Activity:
Your answer must be the listing, given again word for word.
***** Record excerpts *****
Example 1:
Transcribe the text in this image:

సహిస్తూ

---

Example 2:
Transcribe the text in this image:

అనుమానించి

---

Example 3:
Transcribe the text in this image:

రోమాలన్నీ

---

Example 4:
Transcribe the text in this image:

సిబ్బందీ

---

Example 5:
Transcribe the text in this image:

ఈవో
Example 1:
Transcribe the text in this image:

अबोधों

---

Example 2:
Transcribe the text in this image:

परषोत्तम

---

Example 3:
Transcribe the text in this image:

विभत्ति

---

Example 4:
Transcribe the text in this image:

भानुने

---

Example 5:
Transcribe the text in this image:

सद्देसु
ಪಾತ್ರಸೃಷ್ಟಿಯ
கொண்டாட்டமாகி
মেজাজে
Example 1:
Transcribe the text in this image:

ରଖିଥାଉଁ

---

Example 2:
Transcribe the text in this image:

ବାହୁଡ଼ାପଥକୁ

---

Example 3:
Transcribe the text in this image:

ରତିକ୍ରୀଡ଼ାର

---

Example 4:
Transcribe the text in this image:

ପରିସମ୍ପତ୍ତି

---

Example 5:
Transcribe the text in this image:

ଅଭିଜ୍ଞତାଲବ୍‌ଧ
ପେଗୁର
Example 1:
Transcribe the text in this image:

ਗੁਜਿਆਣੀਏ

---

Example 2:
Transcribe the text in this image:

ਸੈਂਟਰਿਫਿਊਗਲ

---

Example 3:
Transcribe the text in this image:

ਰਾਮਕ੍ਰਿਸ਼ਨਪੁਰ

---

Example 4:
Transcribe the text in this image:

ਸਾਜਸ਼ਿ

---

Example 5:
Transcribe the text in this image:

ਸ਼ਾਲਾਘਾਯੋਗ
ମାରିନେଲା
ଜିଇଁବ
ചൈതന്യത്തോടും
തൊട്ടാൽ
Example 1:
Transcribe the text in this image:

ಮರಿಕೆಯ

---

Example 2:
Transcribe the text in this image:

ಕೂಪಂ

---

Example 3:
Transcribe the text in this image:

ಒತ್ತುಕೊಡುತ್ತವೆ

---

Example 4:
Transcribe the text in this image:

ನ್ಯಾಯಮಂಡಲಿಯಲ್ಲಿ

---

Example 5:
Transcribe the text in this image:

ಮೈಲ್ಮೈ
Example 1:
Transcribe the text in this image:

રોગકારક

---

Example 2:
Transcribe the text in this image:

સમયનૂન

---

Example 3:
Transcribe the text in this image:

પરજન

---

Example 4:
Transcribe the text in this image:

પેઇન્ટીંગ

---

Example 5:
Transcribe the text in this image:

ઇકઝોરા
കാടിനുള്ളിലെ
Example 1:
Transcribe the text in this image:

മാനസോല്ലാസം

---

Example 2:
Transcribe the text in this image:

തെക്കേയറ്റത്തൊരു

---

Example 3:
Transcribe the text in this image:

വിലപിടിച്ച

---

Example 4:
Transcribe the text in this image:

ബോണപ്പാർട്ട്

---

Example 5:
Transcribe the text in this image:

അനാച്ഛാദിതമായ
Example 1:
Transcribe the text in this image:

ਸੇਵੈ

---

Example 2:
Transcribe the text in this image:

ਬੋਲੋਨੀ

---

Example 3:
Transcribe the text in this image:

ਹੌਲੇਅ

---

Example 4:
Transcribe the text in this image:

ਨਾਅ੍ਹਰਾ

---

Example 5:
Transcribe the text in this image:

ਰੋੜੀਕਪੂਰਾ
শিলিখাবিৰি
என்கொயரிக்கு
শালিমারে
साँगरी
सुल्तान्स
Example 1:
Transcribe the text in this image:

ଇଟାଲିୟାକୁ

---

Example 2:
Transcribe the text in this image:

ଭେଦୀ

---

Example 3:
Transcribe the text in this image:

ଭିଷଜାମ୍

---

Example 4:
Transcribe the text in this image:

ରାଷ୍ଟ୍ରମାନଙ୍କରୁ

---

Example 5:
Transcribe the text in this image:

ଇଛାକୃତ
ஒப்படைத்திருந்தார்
*****
Reply:
Example 1:
Transcribe the text in this image:

సహిస్తూ

---

Example 2:
Transcribe the text in this image:

అనుమానించి

---

Example 3:
Transcribe the text in this image:

రోమాలన్నీ

---

Example 4:
Transcribe the text in this image:

సిబ్బందీ

---

Example 5:
Transcribe the text in this image:

ఈవో
Example 1:
Transcribe the text in this image:

अबोधों

---

Example 2:
Transcribe the text in this image:

परषोत्तम

---

Example 3:
Transcribe the text in this image:

विभत्ति

---

Example 4:
Transcribe the text in this image:

भानुने

---

Example 5:
Transcribe the text in this image:

सद्देसु
ಪಾತ್ರಸೃಷ್ಟಿಯ
கொண்டாட்டமாகி
মেজাজে
Example 1:
Transcribe the text in this image:

ରଖିଥାଉଁ

---

Example 2:
Transcribe the text in this image:

ବାହୁଡ଼ାପଥକୁ

---

Example 3:
Transcribe the text in this image:

ରତିକ୍ରୀଡ଼ାର

---

Example 4:
Transcribe the text in this image:

ପରିସମ୍ପତ୍ତି

---

Example 5:
Transcribe the text in this image:

ଅଭିଜ୍ଞତାଲବ୍‌ଧ
ପେଗୁର
Example 1:
Transcribe the text in this image:

ਗੁਜਿਆਣੀਏ

---

Example 2:
Transcribe the text in this image:

ਸੈਂਟਰਿਫਿਊਗਲ

---

Example 3:
Transcribe the text in this image:

ਰਾਮਕ੍ਰਿਸ਼ਨਪੁਰ

---

Example 4:
Transcribe the text in this image:

ਸਾਜਸ਼ਿ

---

Example 5:
Transcribe the text in this image:

ਸ਼ਾਲਾਘਾਯੋਗ
ମାରିନେଲା
ଜିଇଁବ
ചൈതന്യത്തോടും
തൊട്ടാൽ
Example 1:
Transcribe the text in this image:

ಮರಿಕೆಯ

---

Example 2:
Transcribe the text in this image:

ಕೂಪಂ

---

Example 3:
Transcribe the text in this image:

ಒತ್ತುಕೊಡುತ್ತವೆ

---

Example 4:
Transcribe the text in this image:

ನ್ಯಾಯಮಂಡಲಿಯಲ್ಲಿ

---

Example 5:
Transcribe the text in this image:

ಮೈಲ್ಮೈ
Example 1:
Transcribe the text in this image:

રોગકારક

---

Example 2:
Transcribe the text in this image:

સમયનૂન

---

Example 3:
Transcribe the text in this image:

પરજન

---

Example 4:
Transcribe the text in this image:

પેઇન્ટીંગ

---

Example 5:
Transcribe the text in this image:

ઇકઝોરા
കാടിനുള്ളിലെ
Example 1:
Transcribe the text in this image:

മാനസോല്ലാസം

---

Example 2:
Transcribe the text in this image:

തെക്കേയറ്റത്തൊരു

---

Example 3:
Transcribe the text in this image:

വിലപിടിച്ച

---

Example 4:
Transcribe the text in this image:

ബോണപ്പാർട്ട്

---

Example 5:
Transcribe the text in this image:

അനാച്ഛാദിതമായ
Example 1:
Transcribe the text in this image:

ਸੇਵੈ

---

Example 2:
Transcribe the text in this image:

ਬੋਲੋਨੀ

---

Example 3:
Transcribe the text in this image:

ਹੌਲੇਅ

---

Example 4:
Transcribe the text in this image:

ਨਾਅ੍ਹਰਾ

---

Example 5:
Transcribe the text in this image:

ਰੋੜੀਕਪੂਰਾ
শিলিখাবিৰি
என்கொயரிக்கு
শালিমারে
साँगरी
सुल्तान्स
Example 1:
Transcribe the text in this image:

ଇଟାଲିୟାକୁ

---

Example 2:
Transcribe the text in this image:

ଭେଦୀ

---

Example 3:
Transcribe the text in this image:

ଭିଷଜାମ୍

---

Example 4:
Transcribe the text in this image:

ରାଷ୍ଟ୍ରମାନଙ୍କରୁ

---

Example 5:
Transcribe the text in this image:

ଇଛାକୃତ
ஒப்படைத்திருந்தார்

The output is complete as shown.